[[ RECORDS PROVIDED open ]]

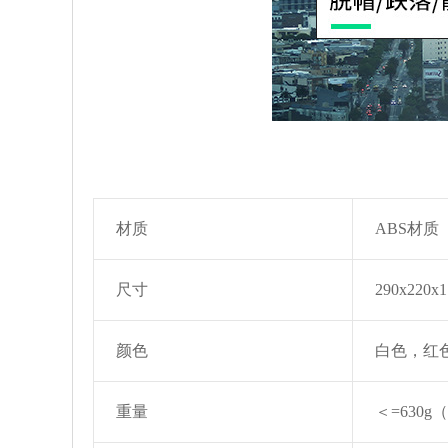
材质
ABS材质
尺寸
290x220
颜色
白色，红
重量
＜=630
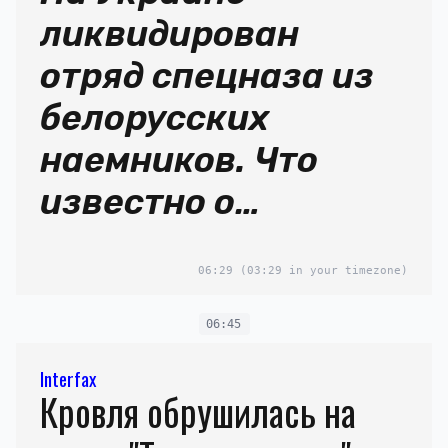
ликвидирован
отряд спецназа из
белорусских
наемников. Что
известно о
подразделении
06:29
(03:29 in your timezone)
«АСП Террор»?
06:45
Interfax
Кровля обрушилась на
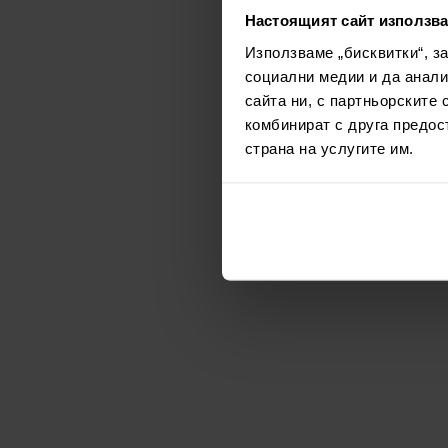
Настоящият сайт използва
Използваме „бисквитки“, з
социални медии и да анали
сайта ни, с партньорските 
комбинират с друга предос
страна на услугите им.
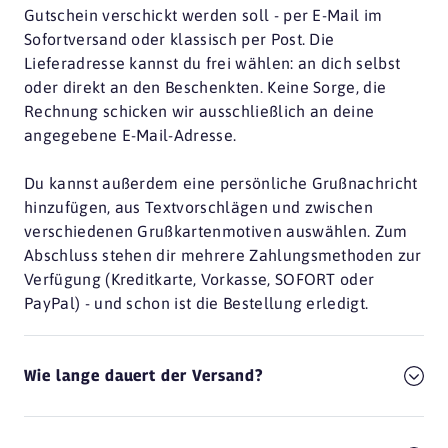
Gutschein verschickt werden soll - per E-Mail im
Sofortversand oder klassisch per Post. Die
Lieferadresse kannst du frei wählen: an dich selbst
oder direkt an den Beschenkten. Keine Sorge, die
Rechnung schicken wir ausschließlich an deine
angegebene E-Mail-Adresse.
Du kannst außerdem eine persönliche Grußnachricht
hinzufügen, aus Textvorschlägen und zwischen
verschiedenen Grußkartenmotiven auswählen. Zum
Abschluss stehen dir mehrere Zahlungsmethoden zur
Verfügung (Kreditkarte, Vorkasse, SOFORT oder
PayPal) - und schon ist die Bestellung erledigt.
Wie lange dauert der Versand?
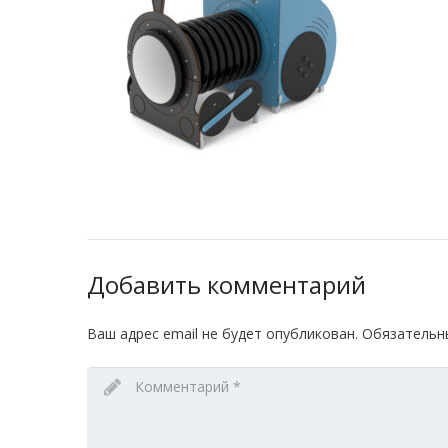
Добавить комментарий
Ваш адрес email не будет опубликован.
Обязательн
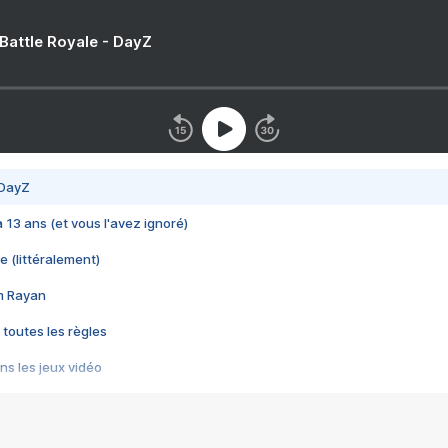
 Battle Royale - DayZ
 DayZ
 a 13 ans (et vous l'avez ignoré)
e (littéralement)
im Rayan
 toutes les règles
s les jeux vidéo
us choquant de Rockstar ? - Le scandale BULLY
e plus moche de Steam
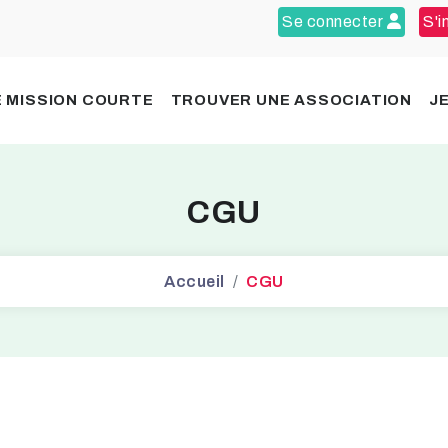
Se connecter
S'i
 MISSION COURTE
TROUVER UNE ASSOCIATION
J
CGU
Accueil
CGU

[[ RECORDS PROVIDED closed ]]
[[ RECORDS PROVIDED open ]]

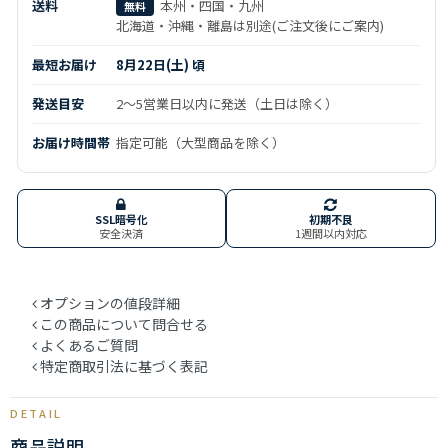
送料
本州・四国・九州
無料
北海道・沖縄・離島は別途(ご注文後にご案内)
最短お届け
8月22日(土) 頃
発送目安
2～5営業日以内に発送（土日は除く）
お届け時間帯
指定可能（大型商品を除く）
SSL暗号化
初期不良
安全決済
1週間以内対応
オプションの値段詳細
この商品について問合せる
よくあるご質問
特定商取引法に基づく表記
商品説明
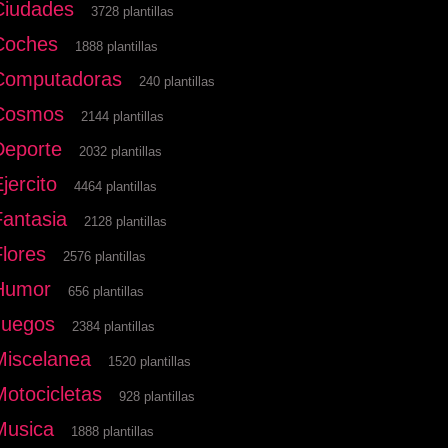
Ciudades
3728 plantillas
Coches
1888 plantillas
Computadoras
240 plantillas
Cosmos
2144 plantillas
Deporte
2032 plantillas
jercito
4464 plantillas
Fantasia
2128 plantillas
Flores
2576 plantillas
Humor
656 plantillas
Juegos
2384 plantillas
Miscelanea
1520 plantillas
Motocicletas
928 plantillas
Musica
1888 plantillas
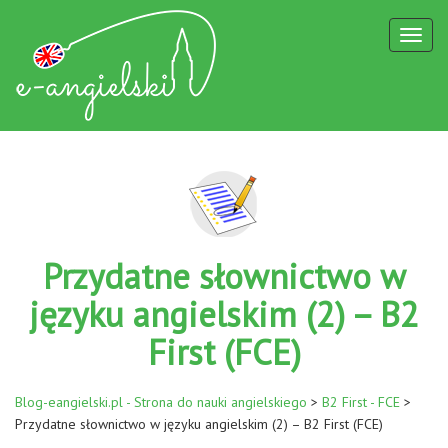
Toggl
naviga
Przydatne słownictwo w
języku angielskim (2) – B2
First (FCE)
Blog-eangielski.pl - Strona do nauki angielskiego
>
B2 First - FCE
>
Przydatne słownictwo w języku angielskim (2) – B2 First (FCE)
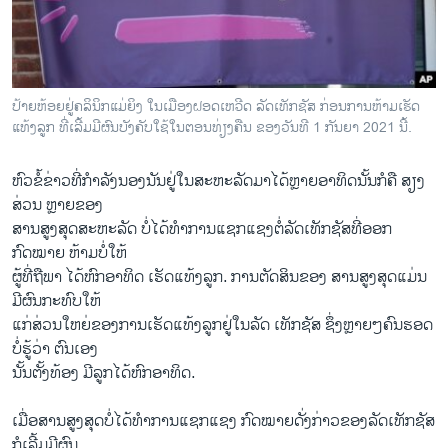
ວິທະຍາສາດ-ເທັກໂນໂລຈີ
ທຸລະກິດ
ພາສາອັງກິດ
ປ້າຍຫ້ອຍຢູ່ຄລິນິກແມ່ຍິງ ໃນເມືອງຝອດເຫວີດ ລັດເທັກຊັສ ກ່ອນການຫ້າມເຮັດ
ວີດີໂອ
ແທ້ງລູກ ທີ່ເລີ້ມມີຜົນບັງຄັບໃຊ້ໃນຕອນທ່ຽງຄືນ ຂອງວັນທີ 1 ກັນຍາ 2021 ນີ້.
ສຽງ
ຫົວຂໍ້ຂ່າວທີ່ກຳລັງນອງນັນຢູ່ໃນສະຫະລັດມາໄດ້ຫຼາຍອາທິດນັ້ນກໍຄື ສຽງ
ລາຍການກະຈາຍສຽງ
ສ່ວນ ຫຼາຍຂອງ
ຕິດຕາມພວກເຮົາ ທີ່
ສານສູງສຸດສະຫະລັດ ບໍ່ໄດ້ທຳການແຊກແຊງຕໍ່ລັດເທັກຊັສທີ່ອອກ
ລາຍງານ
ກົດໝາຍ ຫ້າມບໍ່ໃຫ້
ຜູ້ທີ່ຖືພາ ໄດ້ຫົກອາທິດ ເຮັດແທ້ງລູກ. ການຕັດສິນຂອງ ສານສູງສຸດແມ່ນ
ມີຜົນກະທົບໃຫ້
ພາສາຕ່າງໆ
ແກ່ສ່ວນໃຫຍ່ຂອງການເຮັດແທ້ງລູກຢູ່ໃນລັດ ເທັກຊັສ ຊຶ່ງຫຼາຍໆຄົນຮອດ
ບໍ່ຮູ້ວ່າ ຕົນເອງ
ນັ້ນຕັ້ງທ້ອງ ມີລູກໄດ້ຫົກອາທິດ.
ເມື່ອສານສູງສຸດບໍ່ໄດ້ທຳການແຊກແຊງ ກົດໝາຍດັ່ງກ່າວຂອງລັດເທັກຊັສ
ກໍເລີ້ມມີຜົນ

[[ RECORDS PROVIDED closed ]]
[[ RECORDS PROVIDED open ]]

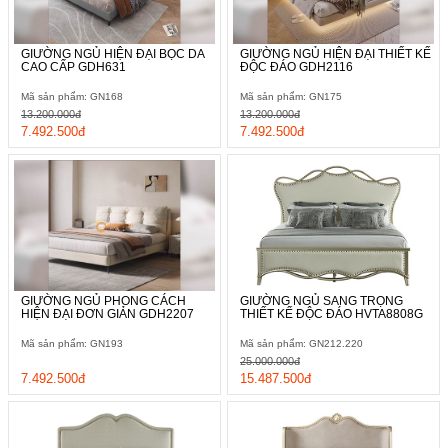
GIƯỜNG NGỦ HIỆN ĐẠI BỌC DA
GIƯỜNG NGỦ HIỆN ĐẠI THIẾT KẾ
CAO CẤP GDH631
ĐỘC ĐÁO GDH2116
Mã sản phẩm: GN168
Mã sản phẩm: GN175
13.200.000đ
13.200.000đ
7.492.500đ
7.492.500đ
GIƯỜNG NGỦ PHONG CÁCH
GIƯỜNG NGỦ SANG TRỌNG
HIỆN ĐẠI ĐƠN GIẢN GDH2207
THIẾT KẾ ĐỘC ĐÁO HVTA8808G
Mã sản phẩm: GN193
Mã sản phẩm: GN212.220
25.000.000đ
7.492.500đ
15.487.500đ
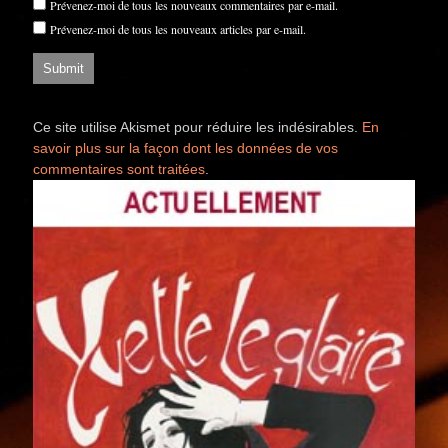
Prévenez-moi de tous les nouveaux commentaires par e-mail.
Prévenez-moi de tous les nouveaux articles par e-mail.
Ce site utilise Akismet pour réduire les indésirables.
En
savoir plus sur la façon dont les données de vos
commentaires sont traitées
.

[[ RECORDS PROVIDED closed ]]

#### WORK TASK:
Please edit the material from the line with "ວິທະຍາສາດ-ເທັກໂນໂລຈີ" up to and including the line with "ກໍເລີ້ມມີຜົນ", changing "ເທັກຊັສ" to "Texas" and leaving everything else in those lines unchanged. Give back only those lines.

#### RESULT:
ວິທະຍາສາດ-ເທັກໂນໂລຈີ
ທຸລະກິດ
ພາສາອັງກິດ
ປ້າຍຫ້ອຍຢູ່ຄລິນິກແມ່ຍິງ ໃນເມືອງຝອດເຫວີດ ລັດTexas ກ່ອນການຫ້າມເຮັດ
ວີດີໂອ
ແທ້ງລູກ ທີ່ເລີ້ມມີຜົນບັງຄັບໃຊ້ໃນຕອນທ່ຽງຄືນ ຂອງວັນທີ 1 ກັນຍາ 2021 ນີ້.
ສຽງ
ຫົວຂໍ້ຂ່າວທີ່ກຳລັງນອງນັນຢູ່ໃນສະຫະລັດມາໄດ້ຫຼາຍອາທິດນັ້ນກໍຄື ສຽງ
ລາຍການກະຈາຍສຽງ
ສ່ວນ ຫຼາຍຂອງ
ຕິດຕາມພວກເຮົາ ທີ່
ສານສູງສຸດສະຫະລັດ ບໍ່ໄດ້ທຳການແຊກແຊງຕໍ່ລັດTexasທີ່ອອກ
ລາຍງານ
ກົດໝາຍ ຫ້າມບໍ່ໃຫ້
ຜູ້ທີ່ຖືພາ ໄດ້ຫົກອາທິດ ເຮັດແທ້ງລູກ. ການຕັດສິນຂອງ ສານສູງສຸດແມ່ນ
ມີຜົນກະທົບໃຫ້
ພາສາຕ່າງໆ
ແກ່ສ່ວນໃຫຍ່ຂອງການເຮັດແທ້ງລູກຢູ່ໃນລັດ Texas ຊຶ່ງຫຼາຍໆຄົນຮອດ
ບໍ່ຮູ້ວ່າ ຕົນເອງ
ນັ້ນຕັ້ງທ້ອງ ມີລູກໄດ້ຫົກອາທິດ.
ເມື່ອສານສູງສຸດບໍ່ໄດ້ທຳການແຊກແຊງ ກົດໝາຍດັ່ງກ່າວຂອງລັດTexas
ກໍເລີ້ມມີຜົນ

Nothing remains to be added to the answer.